• **Listed records**:
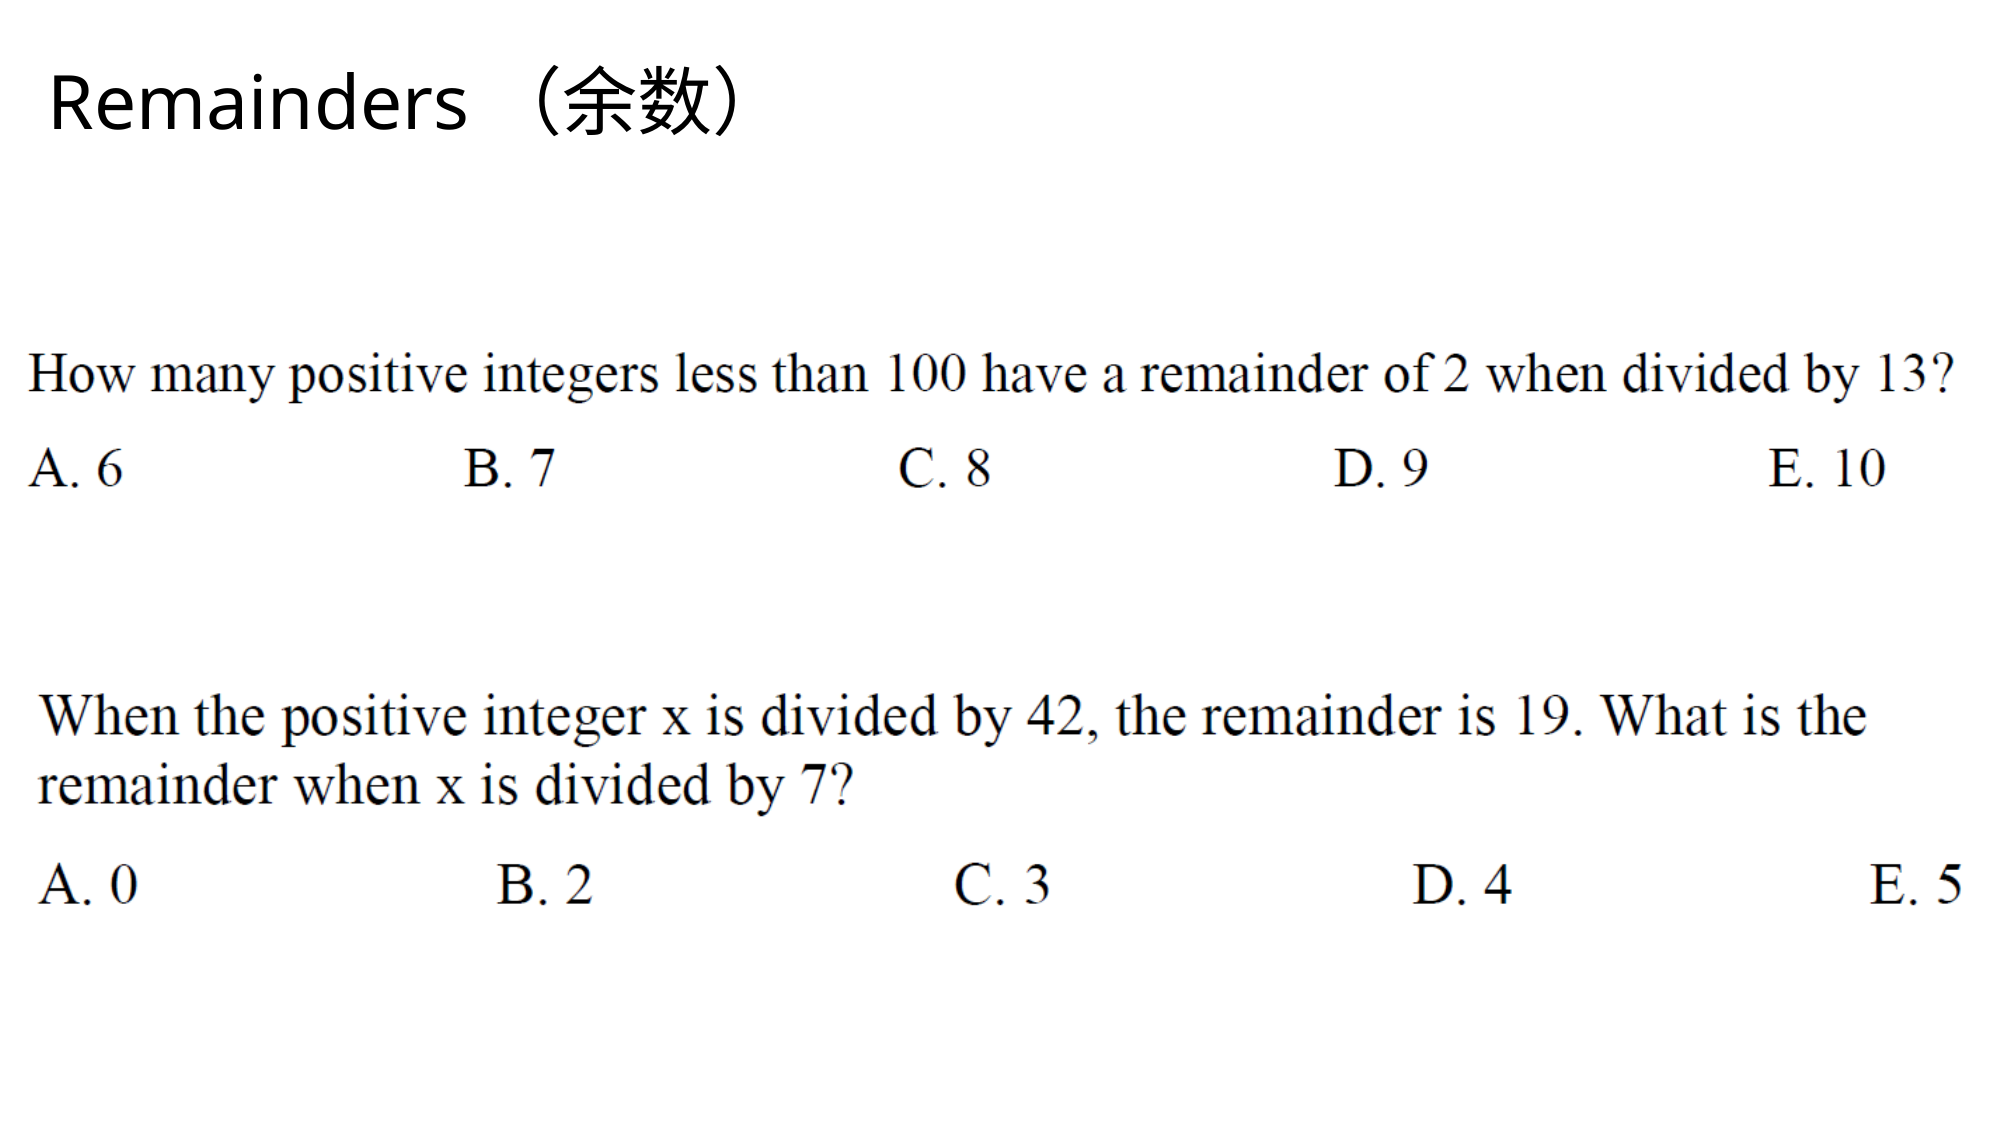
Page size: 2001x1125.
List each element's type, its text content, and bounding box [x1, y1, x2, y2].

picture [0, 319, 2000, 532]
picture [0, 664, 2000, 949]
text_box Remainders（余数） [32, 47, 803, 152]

• **Your instructions**:
Search the entries for the line holding "List each element's". Return that line and the ones after it through the last, exactly.

• **Task solution**:
List each element's type, its text content, and bounding box [x1, y1, x2, y2].

picture [0, 319, 2000, 532]
picture [0, 664, 2000, 949]
text_box Remainders（余数） [32, 47, 803, 152]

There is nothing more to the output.